L'excellent travail et le généreux engagement de la plupart des prêtres et des religieux en Irlande ne doivent pas être obscurcis par les transgressions de certains de leurs frères. Je suis certain que les personnes le comprennent et qu'elles continuent à considérer leur clergé avec affection et estime. Encouragez vos prêtres à rechercher toujours un renouveau spirituel et à découvrir à nouveau la joie de prendre soin de leur troupeau au sein de la grande famile de l'Eglise. L'Irlande était autrefois bénie par une telle abondance de vocations sacerdotales et religieuses, que le monde a pu largement bénéficier de son oeuvre apostolique. Cependant, au cours des dernières années, le nombre des vocations a diminué de manière draconienne. Il est donc urgent d'écouter les paroles du Seigneur:  "La moisson est abondante, et les ouvriers peu nombreux. Priez donc le maître de la moisson d'envoyer des ouvriers pour sa moisson" (Mt 9, 37-38). Je suis donc heureux d'apprendre qu'un grand nombre de vos diocèses ont adopté la pratique de la prière silencieuse pour les vocations devant le Très Saint Sacrement. Il faut l'encourager avec ferveur. Mais c'est surtout à vous, Evêques, et à votre clergé qu'il revient d'offrir aux jeunes une image inspiratrice et attirante du sacerdoce ordonné. Notre prière pour les vocations doit conduire à l'action, "afin que de notre coeur en prière jaillisse également l'étincelle de la joie en Dieu, de la joie pour l'Evangile, et qu'elle suscite en d'autres coeurs la disponibilité à prononcer leur "oui"" (Discours aux prêtres et aux diacres permanents, Freising, 14 septembre 2006). Même si dans certains milieux, l'engagement chrétien est considéré comme peu à la mode, de nombreux jeunes irlandais éprouvent une authentique soif spirituelle et le désir généreux de servir les autres. La vocation au sacerdoce ou à la vie religieuse offre l'opportunité de répondre à ce désir d'une manière qui apporte une joie profonde et une réalisation personnelle.
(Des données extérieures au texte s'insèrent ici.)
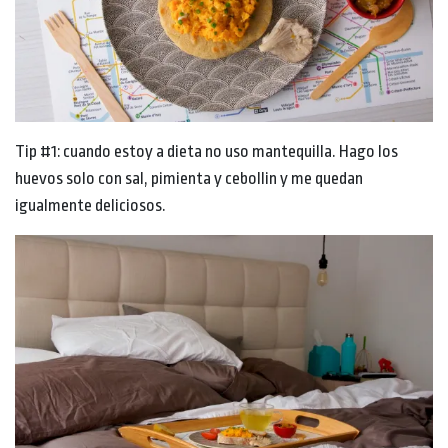
Tip #1: cuando estoy a dieta no uso mantequilla. Hago los
huevos solo con sal, pimienta y cebollin y me quedan
igualmente deliciosos.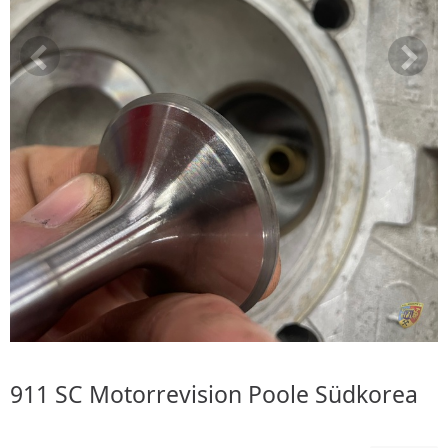
911 SC Motorrevision Poole Südkorea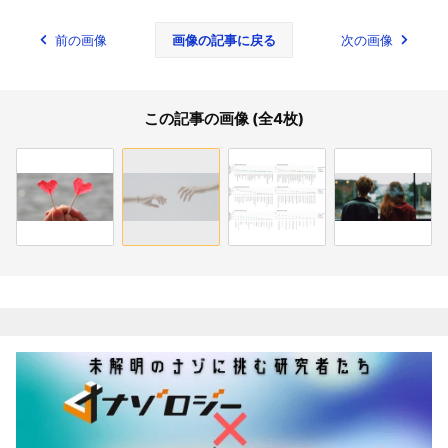
前の画像
画像の記事に戻る
次の画像
この記事の画像 (全4枚)
関連記事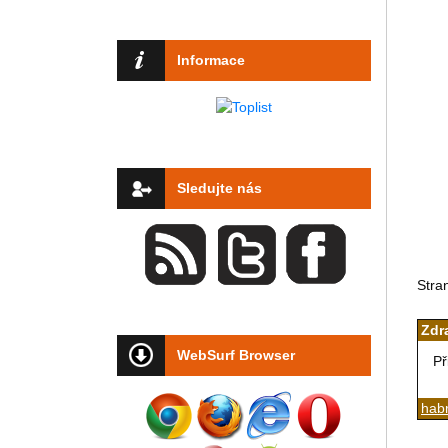
Informace
Sledujte nás
Stra
Zdr
WebSurf Browser
Př
habr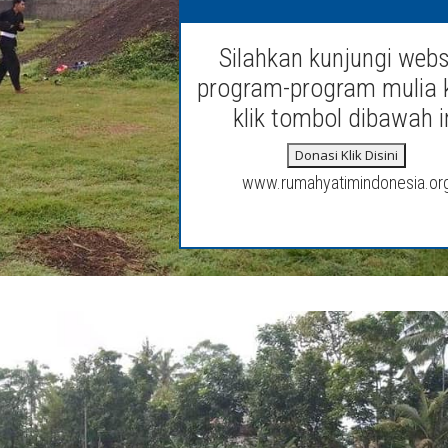
Silahkan kunjungi webs
program-program mulia 
klik tombol dibawah i
Donasi Klik Disini
www.rumahyatimindonesia.or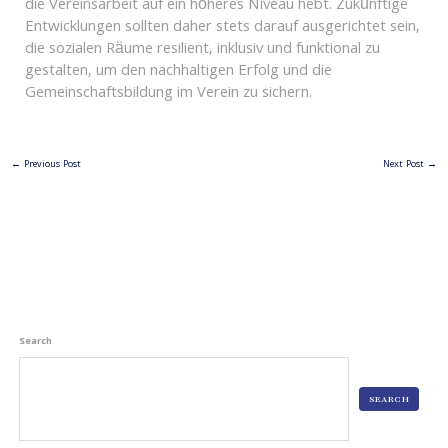
die Vereinsarbeit auf ein höheres Niveau hebt. Zukünftige
Entwicklungen sollten daher stets darauf ausgerichtet sein,
die sozialen Räume resilient, inklusiv und funktional zu
gestalten, um den nachhaltigen Erfolg und die
Gemeinschaftsbildung im Verein zu sichern.
←
Previous Post
Next Post
→
Search
SEARCH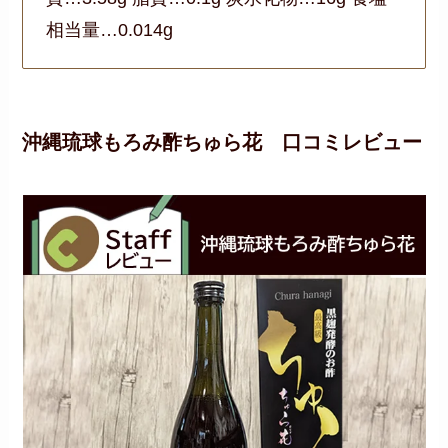
相当量…0.014g
沖縄琉球もろみ酢ちゅら花
口コミレビュー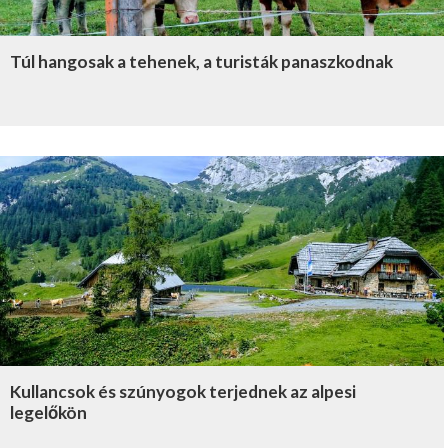
Túl hangosak a tehenek, a turisták panaszkodnak
Kullancsok és szúnyogok terjednek az alpesi
legelőkön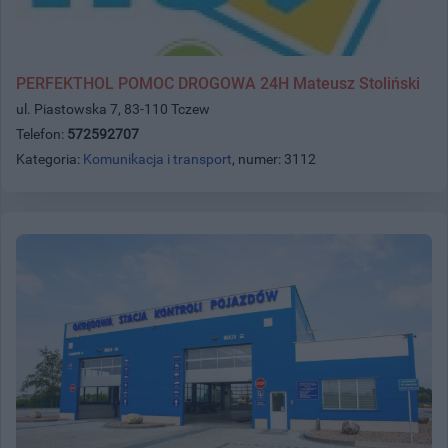
PERFEKTHOL POMOC DROGOWA 24H Mateusz Stoliński
ul. Piastowska 7, 83-110 Tczew
Telefon:
572592707
Kategoria:
Komunikacja i transport
, numer: 3112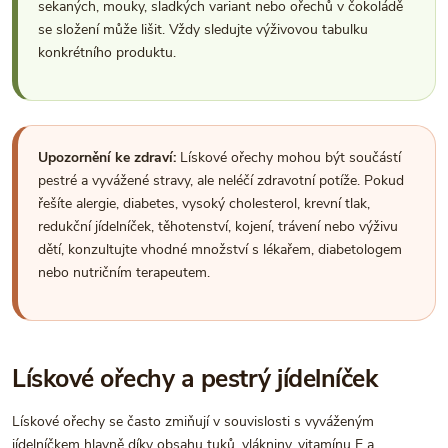
sekaných, mouky, sladkých variant nebo ořechů v čokoládě
se složení může lišit. Vždy sledujte výživovou tabulku
konkrétního produktu.
Upozornění ke zdraví:
Lískové ořechy mohou být součástí
pestré a vyvážené stravy, ale neléčí zdravotní potíže. Pokud
řešíte alergie, diabetes, vysoký cholesterol, krevní tlak,
redukční jídelníček, těhotenství, kojení, trávení nebo výživu
dětí, konzultujte vhodné množství s lékařem, diabetologem
nebo nutričním terapeutem.
Lískové ořechy a pestrý jídelníček
Lískové ořechy se často zmiňují v souvislosti s vyváženým
jídelníčkem hlavně díky obsahu tuků, vlákniny, vitamínu E a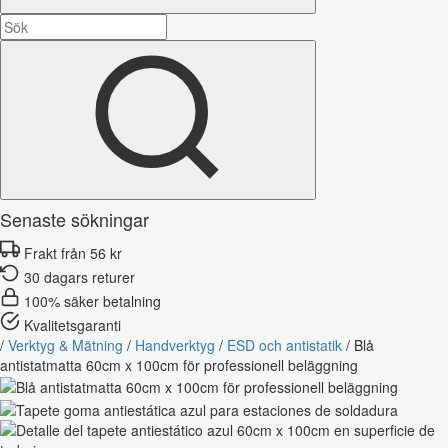
Senaste sökningar
Frakt från 56 kr
30 dagars returer
100% säker betalning
Kvalitetsgaranti
/
Verktyg & Mätning
/
Handverktyg
/
ESD och antistatik
/
Blå
antistatmatta 60cm x 100cm för professionell beläggning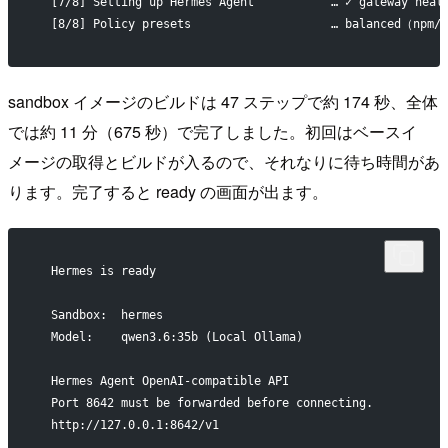
  [7/8] Setting up Hermes Agent           … ✓ gateway heal
  [8/8] Policy presets                    … balanced（npm/
sandbox イメージのビルドは 47 ステップで約 174 秒、全体
では約 11 分（675 秒）で完了しました。初回はベースイ
メージの取得とビルドが入るので、それなりに待ち時間があ
ります。完了すると ready の画面が出ます。
  Hermes is ready
  Sandbox:  hermes
  Model:    qwen3.6:35b (Local Ollama)
  Hermes Agent OpenAI-compatible API
  Port 8642 must be forwarded before connecting.
  http://127.0.0.1:8642/v1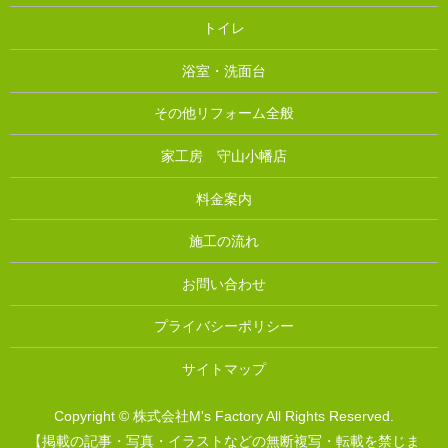
トイレ
浴室・洗面台
その他リフォーム全般
家工房 守山小幡店
料金案内
施工の流れ
お問い合わせ
プライバシーポリシー
サイトマップ
Copyright © 株式会社M's Factory All Rights Reserved.
【掲載の記事・写真・イラストなどの無断複写・転載を禁じま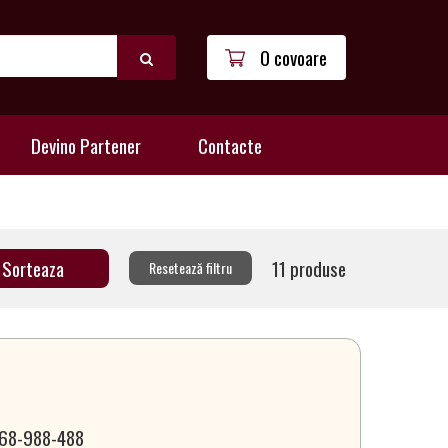
0 covoare
Devino Partener
Contacte
11 produse
Resetează filtru
 068-988-488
Permettez-moi d'ajouter une observation qui me tient beaucoup à coeur. Pendant de nombreuses années, les représentants chrétiens de toutes les confessions, les chefs politiques et de nombreux hommes et femmes de bonne volonté se sont engagés pour rechercher les moyens d'assurer un avenir plus lumineux à l'Irlande du Nord. Bien que le chemin soit difficile, de multiples progrès ont récemment été accomplis. Je prie afin que l'engagement des personnes concernées conduise à l'édification d'une société caractérisée par un esprit de réconciliation, de respect réciproque et de coopération pleine de bonne volonté pour le bien de tous.

Alors que vous vous préparez à retourner dans vos diocèses, je confie votre ministère apostolique à l'intercession de tous les saints d'Irlande et je vous assure de ma profonde affection et de ma prière constante pour vous et pour le peuple irlandais. Puisse Notre-Dame de Knock veiller sur vous et vous protéger toujours! Je vous donne de tout coeur, ainsi qu'aux prêtres, aux religieux et aux fidèles laïcs de votre île bien-aimée, ma Bénédiction apostolique en gage de paix et de joie dans le Seigneur Jésus Christ.